The Brazilian Embassy in Washington D.C. could not confirm to Fox News Latino that the country is looking to buy the helicopters from Boeing.

Boeing lost out earlier this year in a $4 billion bid to sell its F-18 fighter jets to Brazil who was looking to revamp its aging fleet of planes. Brazilian aircraft maker Embraer will instead partner with Sweden's Saab in the development and manufacturing of 36 Gripen NG fighter jets for Brazil's air force for around $4.5 billion.
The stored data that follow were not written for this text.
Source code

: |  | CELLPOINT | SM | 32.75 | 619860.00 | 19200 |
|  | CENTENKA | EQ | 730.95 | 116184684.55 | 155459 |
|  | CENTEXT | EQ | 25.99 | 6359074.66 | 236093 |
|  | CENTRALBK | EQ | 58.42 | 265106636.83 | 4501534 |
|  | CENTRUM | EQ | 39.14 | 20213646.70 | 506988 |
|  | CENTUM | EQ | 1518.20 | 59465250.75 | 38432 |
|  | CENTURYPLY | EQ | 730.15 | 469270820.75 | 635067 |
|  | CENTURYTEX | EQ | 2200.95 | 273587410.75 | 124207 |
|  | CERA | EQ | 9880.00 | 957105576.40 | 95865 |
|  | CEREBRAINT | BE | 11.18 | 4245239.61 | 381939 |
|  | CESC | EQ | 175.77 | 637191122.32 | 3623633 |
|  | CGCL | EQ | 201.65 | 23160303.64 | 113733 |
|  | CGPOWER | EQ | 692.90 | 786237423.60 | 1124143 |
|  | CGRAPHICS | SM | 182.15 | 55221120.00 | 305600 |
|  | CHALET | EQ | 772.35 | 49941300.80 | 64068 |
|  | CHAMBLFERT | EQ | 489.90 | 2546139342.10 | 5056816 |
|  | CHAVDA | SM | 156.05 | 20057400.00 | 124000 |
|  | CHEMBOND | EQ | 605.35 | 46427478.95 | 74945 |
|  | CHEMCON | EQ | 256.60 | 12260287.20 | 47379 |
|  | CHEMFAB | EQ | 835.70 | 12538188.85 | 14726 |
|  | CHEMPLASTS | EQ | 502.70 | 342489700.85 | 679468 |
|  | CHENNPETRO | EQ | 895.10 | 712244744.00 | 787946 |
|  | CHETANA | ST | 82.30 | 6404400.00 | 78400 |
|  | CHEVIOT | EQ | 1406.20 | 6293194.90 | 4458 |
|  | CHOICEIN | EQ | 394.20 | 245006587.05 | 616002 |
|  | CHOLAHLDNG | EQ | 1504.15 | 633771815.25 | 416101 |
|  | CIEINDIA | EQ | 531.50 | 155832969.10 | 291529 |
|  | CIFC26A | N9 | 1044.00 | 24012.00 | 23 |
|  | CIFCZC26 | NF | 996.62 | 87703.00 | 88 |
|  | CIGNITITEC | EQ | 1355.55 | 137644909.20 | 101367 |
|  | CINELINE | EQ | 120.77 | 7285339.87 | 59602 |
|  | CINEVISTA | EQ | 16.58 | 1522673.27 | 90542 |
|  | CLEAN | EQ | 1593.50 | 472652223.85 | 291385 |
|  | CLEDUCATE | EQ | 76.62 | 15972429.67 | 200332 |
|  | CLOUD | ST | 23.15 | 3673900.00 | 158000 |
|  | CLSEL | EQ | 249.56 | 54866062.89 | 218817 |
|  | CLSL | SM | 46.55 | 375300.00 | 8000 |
The scrapping of the earlier deal with Boeing was seen as a move on the part of Brasilia to distance itself from Washington following the revelations in documents leaked by NSA contractor Edward Snowden that the U.S. had spied on Brazilian President Dilma Rousseff and other world leaders – despite denials to Fox News Latino last year from both governments that this was not the case. The news of the NSA spying also prompted Rousseff last year to cancel a state visit to the U.S.

As tensions between the two countries ease, the State Department has called Brazil "an important force for political stability and economic progress in South America" and approved earlier this year several other possible U.S. weapons sales to the South American powerhouse.

"We have been buying from the U.S.," a Brazilian embassy official who requested anonymity told Fox News Latino. "This is not related to the political situation at all."

The multiple million-dollar deals include the $169.4 million sale of 16 Boeing-made AGM-84L Harpoon missiles, 40 upgrade kits for M109A5 self-propelled howitzer artillery pieces and three UH-60M Black Hawk helicopters worth an estimated $145 million.

There has been no price tag set for the Chinhook helicopter, a twin-engine workhorse that has been a staple in the U.S. military for troop transports since the Vietnam War.